▶ **Given task A**
Please return every row of diagram source diffs that follows the book listing, line for line, leaving out the picture lines.

Kyoichi Tsuzuki

Kyoichi Tsuzuki

Kyoichi Tsuzuki

Museums of Erotica

Softcover
150 × 107 × 50 mm
448 pages
Colour Illustrations
2023
English, Japanese
Seigensha


 

About the Book:

Kyoichi Tsuzuki explores a fascinating—and largely forgotten—Japanese cultural heritage: wander through Japan’s hallowed halls of pleasure in this 400-plus-page photographic archive of sex museums.

Published in conjunction with Love Hotels

Japan’s museums of erotica began springing up in tourist towns across the country in the 1970s amid an unprecedented domestic travel boom. Seen through the eye of editor and photographer Kyoichi Tsuzuki, the eclectic kitsch of the exhibits at these adult amusement centers is as novel today as it was decades ago; at the same time, the spaces teem with the nostalgia of a bygone era, exuding an almost artistic ambience. The collection also features text and photographs documenting what has become of some of these museums in the present day.

Kyoichi Tsuzuki was born in Tokyo in 1956. From 1976 to 1986, he was a freelance editor for the influential men’s fashion and lifestyle magazines Popeye and Brutus, where he wrote on contemporary art, design, urban living, and related topics. From 1989 to 1992, he published Art Random (Kyoto Shoin), a 102-volume series covering 1980s trends in global contemporary art. He continues to write and edit works on contemporary art, architecture, photography, design, and more. In 1993, he released the photobook Tokyo Style (Kyoto Shoin), which depicts the living spaces of Tokyoites in a raw, unfiltered context; in 1997, he received the Kimura Ihei Award for his photobook Roadside Japan (Aspect, 1997), which marked the start of a still-ongoing project to document roadside subjects both in Japan and abroad.

▶ **Data listing**
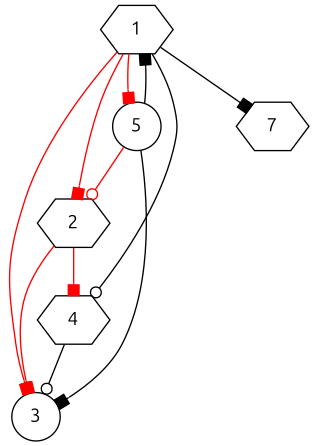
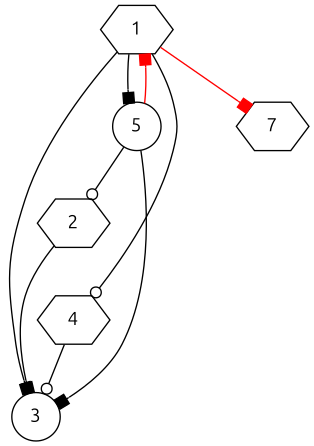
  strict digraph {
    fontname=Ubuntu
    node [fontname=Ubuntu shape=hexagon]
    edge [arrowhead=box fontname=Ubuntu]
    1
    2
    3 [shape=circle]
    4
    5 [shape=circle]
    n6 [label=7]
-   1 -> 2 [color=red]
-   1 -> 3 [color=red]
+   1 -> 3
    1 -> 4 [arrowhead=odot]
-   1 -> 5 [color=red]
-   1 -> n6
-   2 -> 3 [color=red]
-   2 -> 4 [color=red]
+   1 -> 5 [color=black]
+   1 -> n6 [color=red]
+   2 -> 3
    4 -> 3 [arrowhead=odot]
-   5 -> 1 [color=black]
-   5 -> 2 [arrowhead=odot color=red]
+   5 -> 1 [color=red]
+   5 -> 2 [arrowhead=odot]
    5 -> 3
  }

▶ **Given task B**
Condense the paragraph of the book listing that begins "Japan’s museums of erotica began springing up" into a bulleted list of its main facts.

▶ **Final answer A**
  strict digraph {
    fontname=Ubuntu
    node [fontname=Ubuntu shape=hexagon]
    edge [arrowhead=box fontname=Ubuntu]
    1
    2
    3 [shape=circle]
    4
    5 [shape=circle]
    n6 [label=7]
-   1 -> 2 [color=red]
-   1 -> 3 [color=red]
+   1 -> 3
    1 -> 4 [arrowhead=odot]
-   1 -> 5 [color=red]
-   1 -> n6
-   2 -> 3 [color=red]
-   2 -> 4 [color=red]
+   1 -> 5 [color=black]
+   1 -> n6 [color=red]
+   2 -> 3
    4 -> 3 [arrowhead=odot]
-   5 -> 1 [color=black]
-   5 -> 2 [arrowhead=odot color=red]
+   5 -> 1 [color=red]
+   5 -> 2 [arrowhead=odot]
    5 -> 3
  }

▶ **Final answer B**
- Japan's museums of erotica appeared in tourist towns across the country in the 1970s, during an unprecedented domestic travel boom.
- Through the eye of editor and photographer Kyoichi Tsuzuki, the eclectic kitsch of the exhibits is as novel today as it was decades ago.
- The spaces are full of the nostalgia of a bygone era and have an almost artistic ambience.
- The collection also includes text and photographs showing what has become of some of these museums today.